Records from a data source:
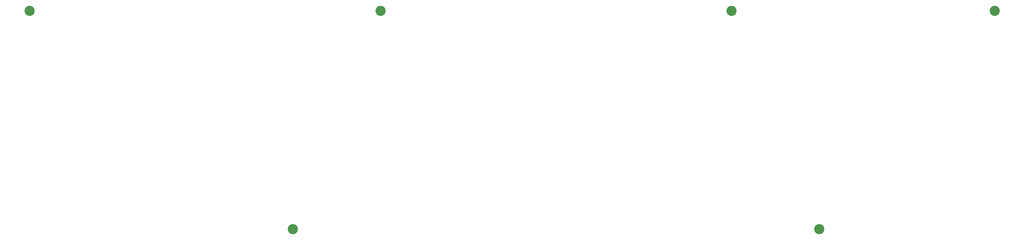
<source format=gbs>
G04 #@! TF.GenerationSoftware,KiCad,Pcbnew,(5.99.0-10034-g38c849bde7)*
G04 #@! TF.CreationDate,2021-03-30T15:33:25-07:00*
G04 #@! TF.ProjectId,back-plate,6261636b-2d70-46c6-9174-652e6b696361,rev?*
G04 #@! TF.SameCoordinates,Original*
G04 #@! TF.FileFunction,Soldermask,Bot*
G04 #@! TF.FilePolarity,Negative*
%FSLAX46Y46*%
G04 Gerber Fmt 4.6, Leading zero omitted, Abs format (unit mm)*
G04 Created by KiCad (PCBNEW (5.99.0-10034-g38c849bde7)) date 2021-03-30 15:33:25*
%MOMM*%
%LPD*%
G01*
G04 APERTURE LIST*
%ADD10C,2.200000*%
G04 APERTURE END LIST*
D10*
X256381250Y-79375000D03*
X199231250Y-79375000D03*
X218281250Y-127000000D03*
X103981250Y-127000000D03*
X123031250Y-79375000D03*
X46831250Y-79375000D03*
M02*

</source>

...

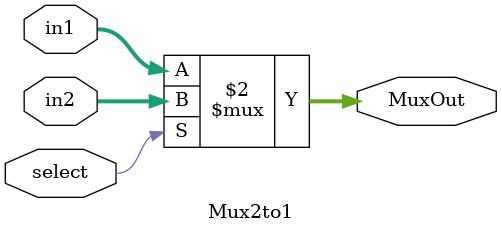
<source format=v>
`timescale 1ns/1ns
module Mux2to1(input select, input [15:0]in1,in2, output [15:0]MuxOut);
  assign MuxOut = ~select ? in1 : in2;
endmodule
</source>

==

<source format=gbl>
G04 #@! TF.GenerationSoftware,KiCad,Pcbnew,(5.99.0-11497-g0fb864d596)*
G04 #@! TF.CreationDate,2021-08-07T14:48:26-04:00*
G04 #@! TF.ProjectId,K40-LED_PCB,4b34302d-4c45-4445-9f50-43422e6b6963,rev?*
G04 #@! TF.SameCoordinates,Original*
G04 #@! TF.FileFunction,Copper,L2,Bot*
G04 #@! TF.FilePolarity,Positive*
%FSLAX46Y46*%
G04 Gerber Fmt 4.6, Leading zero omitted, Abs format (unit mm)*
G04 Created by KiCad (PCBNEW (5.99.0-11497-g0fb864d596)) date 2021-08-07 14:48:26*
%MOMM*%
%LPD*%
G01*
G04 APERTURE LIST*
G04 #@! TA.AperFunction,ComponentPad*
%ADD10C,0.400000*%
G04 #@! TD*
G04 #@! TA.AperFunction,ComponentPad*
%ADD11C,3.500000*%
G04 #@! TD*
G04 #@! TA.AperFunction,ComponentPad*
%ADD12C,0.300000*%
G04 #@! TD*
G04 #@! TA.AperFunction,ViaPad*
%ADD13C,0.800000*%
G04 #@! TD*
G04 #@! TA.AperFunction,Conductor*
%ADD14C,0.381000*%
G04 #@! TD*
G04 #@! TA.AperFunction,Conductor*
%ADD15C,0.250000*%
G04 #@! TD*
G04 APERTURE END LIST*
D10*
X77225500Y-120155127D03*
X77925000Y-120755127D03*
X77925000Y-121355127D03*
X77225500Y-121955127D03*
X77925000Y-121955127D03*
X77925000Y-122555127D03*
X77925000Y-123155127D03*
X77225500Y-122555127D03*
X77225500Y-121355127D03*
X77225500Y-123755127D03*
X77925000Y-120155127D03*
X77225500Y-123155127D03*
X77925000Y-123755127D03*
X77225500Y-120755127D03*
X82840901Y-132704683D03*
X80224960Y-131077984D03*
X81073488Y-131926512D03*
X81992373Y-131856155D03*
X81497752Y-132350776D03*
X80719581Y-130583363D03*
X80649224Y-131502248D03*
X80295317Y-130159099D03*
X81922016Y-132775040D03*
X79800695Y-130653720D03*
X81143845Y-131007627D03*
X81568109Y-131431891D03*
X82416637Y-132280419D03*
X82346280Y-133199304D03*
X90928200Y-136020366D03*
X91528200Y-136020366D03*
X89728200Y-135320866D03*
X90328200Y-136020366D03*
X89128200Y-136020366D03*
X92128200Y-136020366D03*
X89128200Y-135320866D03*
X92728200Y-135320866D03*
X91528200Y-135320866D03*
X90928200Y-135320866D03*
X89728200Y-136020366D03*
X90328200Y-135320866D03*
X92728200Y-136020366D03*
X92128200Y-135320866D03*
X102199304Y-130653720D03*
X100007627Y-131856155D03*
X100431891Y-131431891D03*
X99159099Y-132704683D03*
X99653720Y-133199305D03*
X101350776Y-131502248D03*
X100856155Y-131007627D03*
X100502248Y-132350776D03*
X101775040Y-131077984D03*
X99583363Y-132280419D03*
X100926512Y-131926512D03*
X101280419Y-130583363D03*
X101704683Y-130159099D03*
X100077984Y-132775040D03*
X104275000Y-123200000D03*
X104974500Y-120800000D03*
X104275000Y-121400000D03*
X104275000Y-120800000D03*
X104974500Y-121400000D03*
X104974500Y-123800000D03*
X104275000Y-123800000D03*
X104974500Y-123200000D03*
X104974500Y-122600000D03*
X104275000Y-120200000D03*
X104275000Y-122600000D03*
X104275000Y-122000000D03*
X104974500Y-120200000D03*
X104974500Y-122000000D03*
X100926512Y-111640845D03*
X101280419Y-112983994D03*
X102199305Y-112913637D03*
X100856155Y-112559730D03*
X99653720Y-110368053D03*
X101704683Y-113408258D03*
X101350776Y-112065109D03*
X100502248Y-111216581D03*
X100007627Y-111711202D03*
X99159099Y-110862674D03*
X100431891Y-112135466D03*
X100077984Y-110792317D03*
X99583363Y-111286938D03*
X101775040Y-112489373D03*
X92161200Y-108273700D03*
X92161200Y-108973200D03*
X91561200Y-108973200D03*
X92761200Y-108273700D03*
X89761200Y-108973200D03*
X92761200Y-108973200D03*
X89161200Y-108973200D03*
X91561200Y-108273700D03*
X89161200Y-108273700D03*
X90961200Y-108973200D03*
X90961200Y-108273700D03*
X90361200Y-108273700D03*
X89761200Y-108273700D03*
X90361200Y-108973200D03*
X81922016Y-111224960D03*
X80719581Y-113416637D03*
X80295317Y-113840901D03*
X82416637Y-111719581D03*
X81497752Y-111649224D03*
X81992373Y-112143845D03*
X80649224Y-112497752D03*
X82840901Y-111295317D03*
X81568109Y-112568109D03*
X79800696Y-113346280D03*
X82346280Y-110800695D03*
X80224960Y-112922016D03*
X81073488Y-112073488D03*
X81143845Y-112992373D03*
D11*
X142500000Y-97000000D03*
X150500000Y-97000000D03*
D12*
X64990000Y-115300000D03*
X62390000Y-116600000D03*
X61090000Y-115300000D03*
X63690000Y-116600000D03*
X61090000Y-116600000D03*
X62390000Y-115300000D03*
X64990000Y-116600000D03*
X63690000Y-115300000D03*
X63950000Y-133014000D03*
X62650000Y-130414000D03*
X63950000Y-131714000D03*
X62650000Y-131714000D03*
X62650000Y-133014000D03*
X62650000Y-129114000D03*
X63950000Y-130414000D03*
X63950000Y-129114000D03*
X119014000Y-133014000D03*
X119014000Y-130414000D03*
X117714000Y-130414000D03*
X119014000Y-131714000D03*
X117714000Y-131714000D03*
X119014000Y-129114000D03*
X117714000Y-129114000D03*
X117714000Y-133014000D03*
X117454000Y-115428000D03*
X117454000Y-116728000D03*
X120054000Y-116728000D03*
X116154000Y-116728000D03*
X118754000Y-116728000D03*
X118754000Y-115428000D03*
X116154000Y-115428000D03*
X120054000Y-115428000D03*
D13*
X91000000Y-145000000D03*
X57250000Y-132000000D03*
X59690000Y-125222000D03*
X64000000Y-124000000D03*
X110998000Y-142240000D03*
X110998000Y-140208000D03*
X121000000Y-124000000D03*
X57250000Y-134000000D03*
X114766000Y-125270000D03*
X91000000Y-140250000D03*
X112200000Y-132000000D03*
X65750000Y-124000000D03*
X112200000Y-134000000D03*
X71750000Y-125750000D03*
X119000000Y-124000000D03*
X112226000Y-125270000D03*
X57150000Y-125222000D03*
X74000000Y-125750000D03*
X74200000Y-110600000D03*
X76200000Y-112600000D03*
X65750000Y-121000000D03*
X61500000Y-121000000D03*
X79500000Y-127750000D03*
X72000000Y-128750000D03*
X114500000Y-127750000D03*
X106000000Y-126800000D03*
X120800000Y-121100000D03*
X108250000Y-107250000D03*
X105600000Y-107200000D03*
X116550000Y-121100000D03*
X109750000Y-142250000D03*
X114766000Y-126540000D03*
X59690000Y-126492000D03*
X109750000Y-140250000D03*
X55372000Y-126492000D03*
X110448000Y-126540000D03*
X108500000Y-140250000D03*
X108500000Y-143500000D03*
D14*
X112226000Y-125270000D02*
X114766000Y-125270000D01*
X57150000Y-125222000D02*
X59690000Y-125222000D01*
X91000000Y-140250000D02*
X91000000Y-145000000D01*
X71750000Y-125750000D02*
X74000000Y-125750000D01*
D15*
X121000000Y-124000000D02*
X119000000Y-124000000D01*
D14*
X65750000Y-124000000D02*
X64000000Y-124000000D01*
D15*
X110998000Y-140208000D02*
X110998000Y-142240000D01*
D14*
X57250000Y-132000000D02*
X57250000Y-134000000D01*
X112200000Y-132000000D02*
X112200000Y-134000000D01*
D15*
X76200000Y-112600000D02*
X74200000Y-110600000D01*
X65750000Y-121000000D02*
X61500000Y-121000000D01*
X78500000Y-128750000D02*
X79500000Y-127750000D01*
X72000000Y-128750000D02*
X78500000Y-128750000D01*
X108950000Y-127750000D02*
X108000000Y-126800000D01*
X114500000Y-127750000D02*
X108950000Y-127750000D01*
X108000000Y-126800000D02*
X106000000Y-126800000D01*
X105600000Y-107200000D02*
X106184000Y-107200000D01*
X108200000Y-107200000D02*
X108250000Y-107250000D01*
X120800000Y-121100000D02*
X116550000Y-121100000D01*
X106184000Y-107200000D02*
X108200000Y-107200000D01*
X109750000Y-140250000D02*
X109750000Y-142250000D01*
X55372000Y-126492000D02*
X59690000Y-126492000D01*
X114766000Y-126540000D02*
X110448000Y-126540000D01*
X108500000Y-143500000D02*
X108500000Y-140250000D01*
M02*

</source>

### Task goal:
Show every line of the entries above where the word "FileFunction" occurs.

### Output of the task:
G04 #@! TF.FileFunction,Soldermask,Bot*
G04 #@! TF.FileFunction,Copper,L2,Bot*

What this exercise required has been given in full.